CellPort Connect - CC 107: Improving Academic Training & Research
We've talked about the importance of cell lineage, in tracking that, in CellPort. We've talked primarily about it in the context of biotechnology companies, but it's also relevant in the context of academic research and teaching from the perspective of academic teaching was talking to the space there. They're using this more to teach the next generation of either scientists going on to graduate school or technicians going on to laboratory work in industry from the research perspective where the research going on is more akin almost to work in a biotechnology company. Clearly, they're very interested in that from the perspective of their own research going on perspective. How does that translate from academic research, teaching and into the biotechnology laboratories and industry for the teaching colleges environment?
I think it's extremely important as a as a tool of the future. We need to train the next generation on how to use applications like CellPort so when they graduate and take a job, it it is coming, there's no stopping this. This is what what's happening from the research institutions, the academic research institutions. We have seen so many companies spun out historically. We have been in the cell and gene therapy and the vaccine world and we we've seen in the last five or six years, this unbelievable growth and production of new companies. The issue is the technology coming out of these research hospitals is oftentimes not conducted in a way that is conducive to necessarily a quick transfer out to, to industry, which is oftentimes more controlled, less exploratory. What we see though is because of the success that that has occurred and the rapidly evolving space of cell and gene therapy, the need for these environments to get better and to be more robust in what they produce so what they do spin out, it's more reproducible can be transferred is absolutely critical. I think for these universities to invest in these tools, it ensures that the which can be reproduced. It ensures that the process of transferring can occur. Again, we're dealing with even more legacy systems in these schools, but because the investment, because of the funding, because of the excitement of the space, we think that they can become much better by incorporating tools like CellPort and adding greater value and assurance to not only just the data they're producing, but to potential investors who are gonna take that technology and run with it.

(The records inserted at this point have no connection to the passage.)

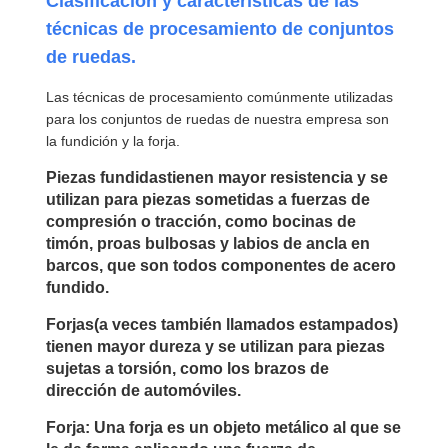
Clasificación y características de las
técnicas de procesamiento de conjuntos
de ruedas.
Las técnicas de procesamiento comúnmente utilizadas
para los conjuntos de ruedas de nuestra empresa son
la fundición y la forja.
Piezas fundidastienen mayor resistencia y se
utilizan para piezas sometidas a fuerzas de
compresión o tracción, como bocinas de
timón, proas bulbosas y labios de ancla en
barcos, que son todos componentes de acero
fundido.
Forjas(a veces también llamados estampados)
tienen mayor dureza y se utilizan para piezas
sujetas a torsión, como los brazos de
dirección de automóviles.
Forja: Una forja es un objeto metálico al que se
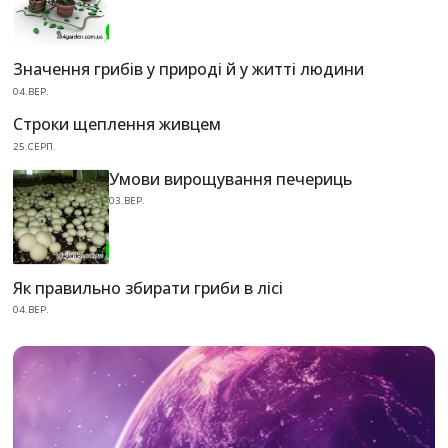
Значення грибів у природі й у житті людини
04.ВЕР.
Строки щеплення живцем
25.СЕРП.
Умови вирощування печериць
03.ВЕР.
Як правильно збирати гриби в лісі
04.ВЕР.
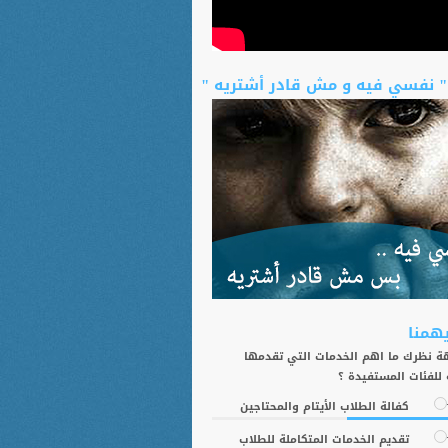
" نفسي فيه و مش قادر أشتريه "
يهمنا
 نظرك ما اهم الخدمات التي تقدمها
 للفئات المستفيدة ؟
كفالة الطلاب الأيتام والمحتاجين
تقديم الخدمات المتكاملة للطلاب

On the topic of investment and reproducibility, we've talked about Leonard Freeman's publication that showed that 50% of the annual preclinical research spend has been wasted because it's irreproducible. The bulk of that irreproducible actually comes from academia and the bulk of that irreproducibility is also focused on biological reagents and other reagents like cells is your point about the necessity for that investment to be made much more reproducible and what better way to do that than with CellPort, which is has been created specifically for that purpose to make things more well documented so that it can be reproduced. What I have seen over the last four or five years is an awareness in these, in these institutions that they do need to, to change, to transition.

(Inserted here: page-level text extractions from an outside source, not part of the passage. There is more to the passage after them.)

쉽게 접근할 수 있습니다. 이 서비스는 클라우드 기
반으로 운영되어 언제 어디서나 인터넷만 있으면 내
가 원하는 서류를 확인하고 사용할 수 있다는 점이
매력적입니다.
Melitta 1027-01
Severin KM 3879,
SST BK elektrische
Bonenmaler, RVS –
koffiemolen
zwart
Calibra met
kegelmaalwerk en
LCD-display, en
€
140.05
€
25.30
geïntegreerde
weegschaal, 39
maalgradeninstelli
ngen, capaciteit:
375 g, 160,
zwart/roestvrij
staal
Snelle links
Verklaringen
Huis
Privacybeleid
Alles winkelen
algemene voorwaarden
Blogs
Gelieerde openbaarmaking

Not all of them. They want to button things up. They want them tighter. They want aspects of research witness. They want to be better at what they're doing and part of that is I think because of all the success that we have seen and also the investment that's coming in. There is a, a payoff. If we can assure a technology is more robust than maybe it was in the in the history, it becomes you derisk it for those is something that the underlying capabilities of CellPort, having everything tracked and traced in protocols, the inventory, the equipment, all equipment, calibrations, all material explorations, having all of that in the system is a much more straightforward and clear way of ensuring that reproducibility, in the future. I think also when we look at the ability to transfer that information, the way CellPort is structured, it is something that can be made readily and technically transferred. It's a SaaS product that requires internet access and tech transfer now will have a different meaning to it. It is in shipping documents. People having to be able to remember what they did. If we capture it all, it's a matter of letting new people just into the system and transfer.
The tech transfer is one of the big four of CellPort, traceability, transparency, training, and tech transfer and that certainly becomes much more feasible and frictionless when you have that information stored in a very clear and consistent way.
I think onboarding to underscore the onboarding challenges of how does an operation work. CellPort actually consolidates a lot of activities so that and information, so that those who are onboarded proms and that is an easy way for management to actually quickly see in real time how their people are doing, how things are performing, what results look like. I think it is a a tool that let alone all the data captures and how it captures it, but the ability for people to become better and to onboard faster, be more impactful in a shorter period of time after that on boarding process
and after the system is in place, one of the things that we really haven't touched on is the report to filter that information to, to search for precisely what you're looking at to see the trends, to visualize the trends and not only visualize it, but then to make them actionable, to do something with the results of those reports that you've gleaned.